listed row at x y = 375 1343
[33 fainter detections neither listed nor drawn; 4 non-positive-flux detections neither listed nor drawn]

---

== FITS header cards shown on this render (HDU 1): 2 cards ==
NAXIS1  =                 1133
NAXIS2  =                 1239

--

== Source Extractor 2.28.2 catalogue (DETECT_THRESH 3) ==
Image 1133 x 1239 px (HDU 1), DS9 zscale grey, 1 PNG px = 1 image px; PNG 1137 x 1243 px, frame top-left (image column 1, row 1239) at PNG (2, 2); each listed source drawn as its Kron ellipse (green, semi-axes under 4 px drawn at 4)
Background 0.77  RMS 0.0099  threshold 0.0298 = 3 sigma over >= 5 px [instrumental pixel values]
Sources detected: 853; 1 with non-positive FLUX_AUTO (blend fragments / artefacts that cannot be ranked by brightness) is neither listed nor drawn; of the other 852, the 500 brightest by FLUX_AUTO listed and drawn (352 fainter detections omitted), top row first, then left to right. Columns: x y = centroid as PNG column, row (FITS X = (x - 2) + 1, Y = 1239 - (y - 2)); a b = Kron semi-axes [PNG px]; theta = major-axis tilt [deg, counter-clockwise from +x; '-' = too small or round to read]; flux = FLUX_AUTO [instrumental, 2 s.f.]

▶ **WRITTEN EXERCISE**:
Report each line of the rows above that contains the string "flux", copying every such line in full.

▶ **EXERCISE RESPONSE**:
[33 fainter detections neither listed nor drawn; 4 non-positive-flux detections neither listed nor drawn]
Sources detected: 853; 1 with non-positive FLUX_AUTO (blend fragments / artefacts that cannot be ranked by brightness) is neither listed nor drawn; of the other 852, the 500 brightest by FLUX_AUTO listed and drawn (352 fainter detections omitted), top row first, then left to right. Columns: x y = centroid as PNG column, row (FITS X = (x - 2) + 1, Y = 1239 - (y - 2)); a b = Kron semi-axes [PNG px]; theta = major-axis tilt [deg, counter-clockwise from +x; '-' = too small or round to read]; flux = FLUX_AUTO [instrumental, 2 s.f.]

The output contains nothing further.